The species, completely new to science, is a little bigger than the tawny owl and has been named the Omani Owl.
Tracked down in a remote mountain region of Oman, the owl was first noticed in March this year when it called while researchers were making sound recordings of another species.
Mr Robb, a sound-recordist and author, had not heard anything like it before.
He said: "I was recording a species I know well, when I noticed some faint owl-like hooting in the background with a rhythm I had never heard before.
"My colleague Rene Pop and I tried to find the bird again the next night, but it was only on the last night of our trip that we heard it again. We had to leave for the airport with the unseen owl hooting up on a cliff."

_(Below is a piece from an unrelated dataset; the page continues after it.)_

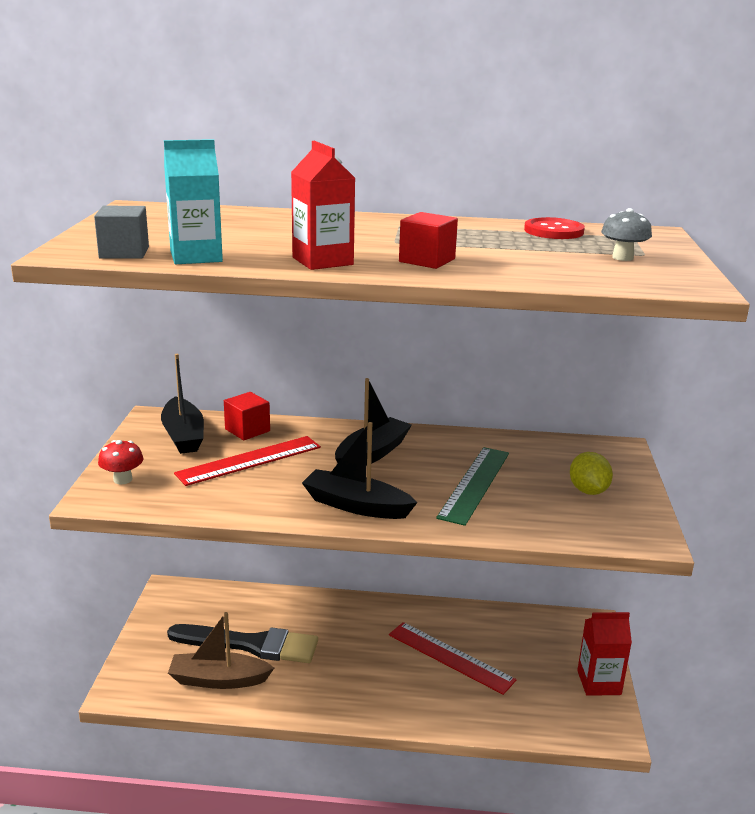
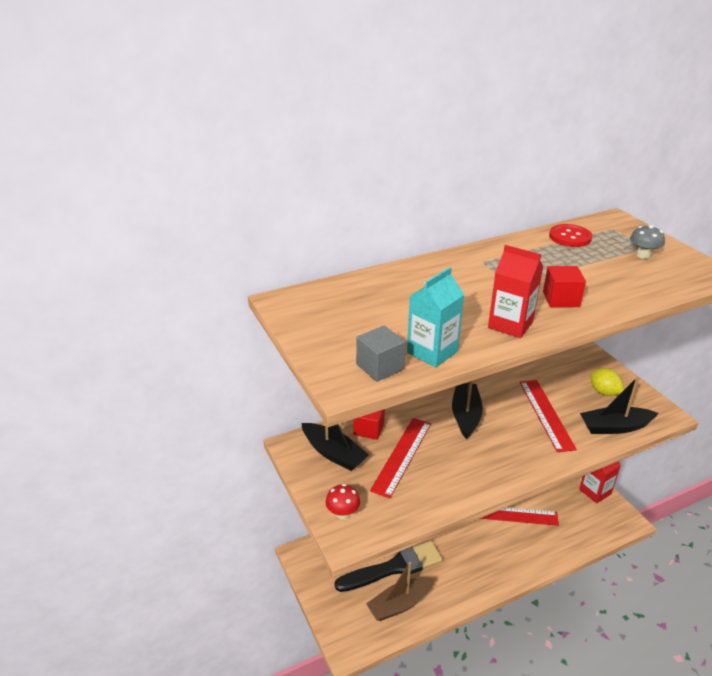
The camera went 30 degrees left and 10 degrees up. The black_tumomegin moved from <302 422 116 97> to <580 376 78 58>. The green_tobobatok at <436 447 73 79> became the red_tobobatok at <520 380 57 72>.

Mr Robb returned a month later with colleague Arnoud B van den Berg.
Mr Robb continued: "Tracking it down again wasn't easy. This owl inhabits vertical terrain and its voice is difficult to hear. Worse still, in April the bird was virtually silent. Eventually we heard one. What a relief to actually glimpse it perched on a rock, confirming that this was indeed an owl and looked like nothing we had seen before."
In May and July the team made two more research trips to look for new individuals, gather photographs and sound recordings, and observe behaviour.
After critical analysis, they concluded this was indeed a new owl for science, and the first bird species to be discovered in Arabia for 77 years.